Yaman memiliki pesona yang tak pernah ada habisnya. Negara yang kaya akan wisata sejarahnya ini dapat disambangi wisatawan kapan saja. Salah satu yang menarik perhatian adalah kota tua Sana’a. Kota ini tak seperti banyak kota di Jazirah Arab lainnya, Sana’a lebih memilih untuk menolak modernisasi dan mempertahankan kharisma sejarah lampaunya.
Sebab itu, jika berkunjung ke sana tak akan ditemui bangunan beton dengan kaca mengilap menjulang. Mata para penjelajah Sana’a akan mendapati bangunan-bangunan dari tanah liat merah muda hingga kemerahan. Tanpa banyak lalu-lalang kendaraan bermotor, mereka yang singgah di Sana’a seolah dibawa kembali ke masa lalu melalui lorong waktu.

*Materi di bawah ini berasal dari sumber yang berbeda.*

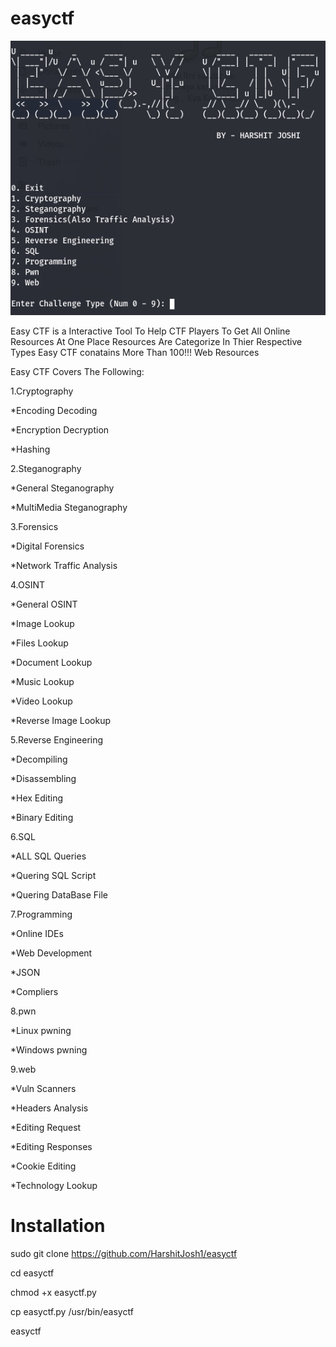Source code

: # easyctf
![](/easyctf.png)

Easy CTF is a Interactive Tool To Help CTF Players 
To Get All Online Resources At One Place 
Resources Are Categorize In Thier Respective Types
Easy CTF conatains More Than 100!!!  Web Resources


Easy CTF Covers The Following:

1.Cryptography

  *Encoding Decoding
  
  *Encryption Decryption
  
  *Hashing

2.Steganography

  *General Steganography
  
  *MultiMedia Steganography
  
 
3.Forensics

  *Digital Forensics
  
  *Network Traffic Analysis
  
 
4.OSINT

  *General OSINT
  
  *Image Lookup
  
  *Files Lookup
  
  *Document Lookup
  
  *Music Lookup
  
  *Video Lookup
  
  *Reverse Image Lookup
  

5.Reverse Engineering

  *Decompiling
  
  *Disassembling
  
  *Hex Editing
  
  *Binary Editing
  
 
6.SQL

   *ALL SQL Queries
   
   *Quering SQL Script
   
   *Quering DataBase File
   
   
7.Programming

  *Online IDEs
  
  *Web Development
  
  *JSON 
  
  *Compliers
  

8.pwn

  *Linux pwning
  
  *Windows pwning
  

9.web

  *Vuln Scanners
  
  *Headers Analysis
  
  *Editing Request
  
  *Editing Responses
  
  *Cookie Editing
  
  *Technology Lookup
  
  
# Installation

sudo git clone https://github.com/HarshitJosh1/easyctf

cd easyctf

chmod +x easyctf.py

cp easyctf.py /usr/bin/easyctf

easyctf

Kota ini sendiri memiliki penduduk sekitar 1,937 juta jiwa pada 2012, sekaligus menjadi kota terbesar di Yaman dengan pemerintahan administrasi khusus. Di bawah konstitusi Yaman, Sana’a menyandang status sebagai ibu kota negara.
Sejarah mencatat, Sana’a merupakan salah satu kota tertua yang secara berkesinambungan terus berpenghuni. Berada 2.300 meter di atas permukaan laut, Sana’a bisa disebut salah satu ibu kota ‘tertinggi’ di dunia.
Sana’a juga merupakan salah satu kota tertua di dunia yang terkenal dengan legenda penduduk setempat. Kota ini didirikan oleh Shem, anak Nabi Nuh AS.
Pada masa lampau, Sana’a dikenal dengan nama Azal yang merujuk ada Uzal, cicit Shem. Azal sendiri merupakan turunan dari kata Bahasa Arab Selatan yang artinya dibentengi dengan baik. Arti nama itu kemudian menggema hingga ke Ethiopia dan di sana kota ini dikenal dengan Auzalities yang muncul pada abad keenam Masehi.
Sejarawan Arab, al-Hamdani menulis, karena posisinya strategis, Sana’a jadi pusat urban bagi suku- suku sekitar dan jadi inti aktivitas perdagangan di selatan Jazirah Arab. Sana’a juga merupakan persimpangan dua jalur perdagangan kuno yang menghubungkan Maghribi di timur dengan Laut Merah di barat. Saat penguasa terakhir Kerajaan Himyarite, Raja Yousef Athar (atau Dzu Nuwas) berkuasa, Sana’a juga merupakan bagian ibu kota Ethiopia.